Genre:  Mystery / Thriller           

 

In this second book, Stella Fargo travels to Peninsula County to investigate the disappearance of Hannah Pickett, the daughter of Stella’s friend and business partner, John, and to retrieve Hannah’s belongings. Although expecting the worst, Stella and the community are unprepared for the scale and horror of what they uncover.

The reader is taken straight into this second outing for Stella, the novel opening as she arrives in the tiny, rural county of Peninsula on a Sunday in March.

Instantly, there is a creeping feeling of unease heightened by Stella’s brisk yet impassive tone as she reports with a practically forensic level of detail what she discovers during her first hours in the town.

Aside from the last few pages, the novel takes place in a two-week period and each chapter corresponds to a weekday. It’s a good structural tactic, giving the reader a concentrated framework as the story develops.

Throughout, the prose is literal, heavy with observational minutiae, and dialogue-rich.
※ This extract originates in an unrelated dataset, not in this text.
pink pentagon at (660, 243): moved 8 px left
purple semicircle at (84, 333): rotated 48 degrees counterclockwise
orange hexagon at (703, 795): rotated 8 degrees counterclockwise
Overall, it complements Stella’s pragmatism and lends a sense of unnerving immediacy to the narrative action—also a disquieting accompaniment to the darkly atmospheric setting.

However, in the first half of the novel, the writing has a tendency to be occasionally too screen-writerly, and some conversations are a touch involved and lacking in individuality.

Nonetheless, as the plot unfolds with a series of gruesomely awful discoveries, this slightly stylized, detached approach works well, taking any gratuitous edge away from the horrendous happenings and keeping the focus sharp and the pace fast.

The center of the Peninsula County community is Exie Havelock, an indomitable woman of indeterminate age, whose large, extended family surrounds her. Exie is efficient, gritty, and tough. The relationship that evolves between her and Stella is immediately comfortable despite the circumstances.

In their early scenes, Stella gives the impression of being quite passive and swept along by the narrative, whereas Exie seems to direct from within it. Toward the end, the dynamic reverses, and Stella appears to have absorbed a large part of Exie’s quiet, unbending strength.

Among Exie’s offspring are Keenie, her daughter, and Sally, her granddaughter, and they are heavily featured. The areas involving Keenie’s harrowing psychological condition and squalid living situation are as compelling as they are appalling.

Sally, a young teenager, has been the victim of sexual assault. These distressing and complex issues are sensitively, yet realistically, handled, but it understandably doesn’t make for light reading.

Stella is a complicated figure, resonating with objective hardness, yet intensely brooding and introspective. She compartmentalizes her emotional vulnerability and takes a near-unimaginable amount of physical and mental trauma.

Her relationship with her husband, Egan, is interesting. The reader glimpses a softer side to her during their exchanges but cannot help feeling something regarding his reliability and authenticity. Whether by accident or design, their chemistry seemed oddly lacking.

The connection she has with John Pickett is less ambiguous, full of heartfelt affection, genuine respect, and unspoken emotion. It’s powerfully apparent that Holt has poured her heart and soul into the creation of Stella yet, at times, she appears more of a concept than a person.

From a straightforward beginning, the plot branches in several directions, even back into Stella’s recent past to pile on twist after twist and horror after horror. The scenes in the abandoned Cottonwood Inn are nastily graphic and sickeningly visceral, and to paraphrase Stella, it’s a “horror show.

Making Angels is a coldly gripping and analytical thriller that truly plumbs the depths of human depravity. For fans of the unconventional and intriguing Stella Fargo, this tremendously twisty, acutely disturbing mystery will not disappoint.